BEGIN

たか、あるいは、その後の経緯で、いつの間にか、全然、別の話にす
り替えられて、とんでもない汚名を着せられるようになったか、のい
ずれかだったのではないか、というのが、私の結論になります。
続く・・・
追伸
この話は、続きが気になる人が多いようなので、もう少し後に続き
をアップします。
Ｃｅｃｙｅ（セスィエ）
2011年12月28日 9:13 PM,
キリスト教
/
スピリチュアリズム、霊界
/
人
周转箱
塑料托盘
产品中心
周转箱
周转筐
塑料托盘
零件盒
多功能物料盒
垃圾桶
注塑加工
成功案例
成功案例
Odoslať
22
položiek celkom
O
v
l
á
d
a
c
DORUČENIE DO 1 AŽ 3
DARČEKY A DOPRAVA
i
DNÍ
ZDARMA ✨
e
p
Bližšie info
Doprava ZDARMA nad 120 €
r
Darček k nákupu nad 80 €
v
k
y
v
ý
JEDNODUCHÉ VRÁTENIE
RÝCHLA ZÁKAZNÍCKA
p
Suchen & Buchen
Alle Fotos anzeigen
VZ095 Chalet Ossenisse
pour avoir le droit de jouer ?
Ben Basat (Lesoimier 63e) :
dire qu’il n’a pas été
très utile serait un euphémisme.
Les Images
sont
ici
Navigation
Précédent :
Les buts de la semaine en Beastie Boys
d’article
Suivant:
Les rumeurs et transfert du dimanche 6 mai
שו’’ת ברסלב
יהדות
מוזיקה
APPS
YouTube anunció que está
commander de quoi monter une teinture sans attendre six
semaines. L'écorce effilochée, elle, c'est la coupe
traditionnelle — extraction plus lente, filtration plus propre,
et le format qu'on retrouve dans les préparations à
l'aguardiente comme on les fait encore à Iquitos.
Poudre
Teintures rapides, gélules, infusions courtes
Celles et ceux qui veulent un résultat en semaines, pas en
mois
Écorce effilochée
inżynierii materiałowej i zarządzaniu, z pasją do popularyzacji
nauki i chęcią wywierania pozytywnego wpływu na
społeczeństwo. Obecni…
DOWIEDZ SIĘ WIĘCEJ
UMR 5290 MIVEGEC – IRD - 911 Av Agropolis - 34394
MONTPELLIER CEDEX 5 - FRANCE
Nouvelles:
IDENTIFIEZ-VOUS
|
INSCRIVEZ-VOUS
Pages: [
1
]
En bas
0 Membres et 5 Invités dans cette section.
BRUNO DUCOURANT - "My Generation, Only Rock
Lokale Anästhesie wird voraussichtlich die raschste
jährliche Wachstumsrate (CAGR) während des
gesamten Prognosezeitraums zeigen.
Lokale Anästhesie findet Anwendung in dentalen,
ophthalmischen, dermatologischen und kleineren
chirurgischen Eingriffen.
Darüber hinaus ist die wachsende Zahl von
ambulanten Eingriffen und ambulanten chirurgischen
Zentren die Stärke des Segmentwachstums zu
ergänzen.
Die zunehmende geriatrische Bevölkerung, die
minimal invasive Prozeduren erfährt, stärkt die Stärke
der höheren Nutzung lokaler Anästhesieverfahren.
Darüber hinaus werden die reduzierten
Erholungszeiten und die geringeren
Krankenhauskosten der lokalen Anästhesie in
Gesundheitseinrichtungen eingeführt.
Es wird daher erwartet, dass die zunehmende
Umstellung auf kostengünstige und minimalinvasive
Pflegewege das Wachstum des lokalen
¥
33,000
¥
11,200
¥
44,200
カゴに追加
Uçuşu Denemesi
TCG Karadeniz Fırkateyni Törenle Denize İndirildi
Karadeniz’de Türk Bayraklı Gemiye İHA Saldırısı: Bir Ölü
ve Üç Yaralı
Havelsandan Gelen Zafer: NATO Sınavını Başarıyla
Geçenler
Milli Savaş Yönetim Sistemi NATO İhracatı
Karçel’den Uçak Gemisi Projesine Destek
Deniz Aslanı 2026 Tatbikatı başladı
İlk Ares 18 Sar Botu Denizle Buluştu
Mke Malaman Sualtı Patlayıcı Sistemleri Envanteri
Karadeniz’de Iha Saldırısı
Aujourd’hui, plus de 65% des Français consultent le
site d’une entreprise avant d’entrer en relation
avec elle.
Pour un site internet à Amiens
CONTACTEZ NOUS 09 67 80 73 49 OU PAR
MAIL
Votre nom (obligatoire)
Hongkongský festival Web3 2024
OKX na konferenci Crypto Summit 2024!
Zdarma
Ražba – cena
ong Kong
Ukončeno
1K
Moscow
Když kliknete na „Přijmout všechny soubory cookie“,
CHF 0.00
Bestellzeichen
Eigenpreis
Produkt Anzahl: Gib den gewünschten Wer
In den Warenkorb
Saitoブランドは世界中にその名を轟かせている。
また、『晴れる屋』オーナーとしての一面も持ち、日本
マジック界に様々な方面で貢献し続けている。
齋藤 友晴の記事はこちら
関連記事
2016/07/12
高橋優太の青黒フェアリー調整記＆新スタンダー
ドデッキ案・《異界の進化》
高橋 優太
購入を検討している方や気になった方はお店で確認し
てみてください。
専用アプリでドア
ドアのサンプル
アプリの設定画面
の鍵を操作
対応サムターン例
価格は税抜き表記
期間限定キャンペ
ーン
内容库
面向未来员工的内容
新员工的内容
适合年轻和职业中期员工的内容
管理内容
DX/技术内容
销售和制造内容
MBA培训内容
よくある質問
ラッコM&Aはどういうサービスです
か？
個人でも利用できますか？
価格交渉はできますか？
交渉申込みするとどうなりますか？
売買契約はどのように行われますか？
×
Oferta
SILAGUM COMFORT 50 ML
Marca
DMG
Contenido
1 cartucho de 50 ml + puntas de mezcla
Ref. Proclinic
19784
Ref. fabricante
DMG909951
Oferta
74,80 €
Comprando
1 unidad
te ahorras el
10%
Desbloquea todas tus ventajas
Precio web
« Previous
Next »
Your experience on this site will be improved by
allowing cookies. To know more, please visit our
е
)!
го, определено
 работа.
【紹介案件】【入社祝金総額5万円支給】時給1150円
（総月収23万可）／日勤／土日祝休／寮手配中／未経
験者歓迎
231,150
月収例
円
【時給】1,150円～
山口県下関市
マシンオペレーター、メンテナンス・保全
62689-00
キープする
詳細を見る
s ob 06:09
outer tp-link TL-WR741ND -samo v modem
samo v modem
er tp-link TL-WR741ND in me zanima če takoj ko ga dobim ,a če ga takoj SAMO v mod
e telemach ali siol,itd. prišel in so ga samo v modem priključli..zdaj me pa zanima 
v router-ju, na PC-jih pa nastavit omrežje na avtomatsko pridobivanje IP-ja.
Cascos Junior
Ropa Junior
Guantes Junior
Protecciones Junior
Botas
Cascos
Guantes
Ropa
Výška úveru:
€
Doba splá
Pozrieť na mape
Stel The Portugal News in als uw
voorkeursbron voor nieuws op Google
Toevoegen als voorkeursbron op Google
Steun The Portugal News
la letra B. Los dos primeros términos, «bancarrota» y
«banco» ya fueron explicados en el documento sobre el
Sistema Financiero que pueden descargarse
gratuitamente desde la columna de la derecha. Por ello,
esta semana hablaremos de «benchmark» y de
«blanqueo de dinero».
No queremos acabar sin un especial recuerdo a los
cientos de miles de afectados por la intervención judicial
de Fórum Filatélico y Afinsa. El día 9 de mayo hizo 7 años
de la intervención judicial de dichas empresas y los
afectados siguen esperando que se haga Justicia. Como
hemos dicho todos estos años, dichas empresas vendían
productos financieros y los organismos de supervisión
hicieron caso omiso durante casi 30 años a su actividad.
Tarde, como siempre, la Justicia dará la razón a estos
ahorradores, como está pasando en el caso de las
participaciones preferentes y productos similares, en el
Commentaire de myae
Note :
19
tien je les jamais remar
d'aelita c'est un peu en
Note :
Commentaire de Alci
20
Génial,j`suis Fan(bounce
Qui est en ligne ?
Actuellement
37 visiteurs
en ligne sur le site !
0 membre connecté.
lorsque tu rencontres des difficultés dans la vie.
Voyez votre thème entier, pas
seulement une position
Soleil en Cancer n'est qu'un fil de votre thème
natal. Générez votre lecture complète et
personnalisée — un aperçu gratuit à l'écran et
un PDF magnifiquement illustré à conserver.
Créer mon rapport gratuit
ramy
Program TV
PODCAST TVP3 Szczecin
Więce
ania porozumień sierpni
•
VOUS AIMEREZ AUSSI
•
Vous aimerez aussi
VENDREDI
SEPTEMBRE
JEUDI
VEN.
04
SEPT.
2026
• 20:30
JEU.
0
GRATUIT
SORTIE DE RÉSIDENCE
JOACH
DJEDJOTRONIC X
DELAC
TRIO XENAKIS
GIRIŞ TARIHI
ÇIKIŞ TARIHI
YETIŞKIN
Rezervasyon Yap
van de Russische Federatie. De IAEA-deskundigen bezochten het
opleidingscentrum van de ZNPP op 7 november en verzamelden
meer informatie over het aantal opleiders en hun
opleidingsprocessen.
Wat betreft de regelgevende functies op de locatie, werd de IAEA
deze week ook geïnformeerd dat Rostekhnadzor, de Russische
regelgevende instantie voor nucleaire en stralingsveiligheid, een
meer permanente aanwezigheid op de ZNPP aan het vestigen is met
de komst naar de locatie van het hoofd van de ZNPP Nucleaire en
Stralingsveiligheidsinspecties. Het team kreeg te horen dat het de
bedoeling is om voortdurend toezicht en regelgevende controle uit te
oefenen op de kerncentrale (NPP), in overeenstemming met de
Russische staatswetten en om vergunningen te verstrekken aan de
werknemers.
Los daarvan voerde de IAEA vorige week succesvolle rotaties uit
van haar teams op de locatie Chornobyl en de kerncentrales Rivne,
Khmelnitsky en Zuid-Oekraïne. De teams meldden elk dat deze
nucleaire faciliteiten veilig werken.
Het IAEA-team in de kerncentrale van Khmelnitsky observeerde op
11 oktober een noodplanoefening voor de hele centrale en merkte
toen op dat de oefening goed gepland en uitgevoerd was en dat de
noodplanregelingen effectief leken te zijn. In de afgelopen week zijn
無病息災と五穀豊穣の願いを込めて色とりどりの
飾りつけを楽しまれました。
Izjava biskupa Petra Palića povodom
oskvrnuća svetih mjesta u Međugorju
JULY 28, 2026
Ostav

END

Work to complete
Examine the records and pull out every line where the string "chirurgischen" occurs.

Answer area
chirurgischen Eingriffen.
ambulanten Eingriffen und ambulanten chirurgischen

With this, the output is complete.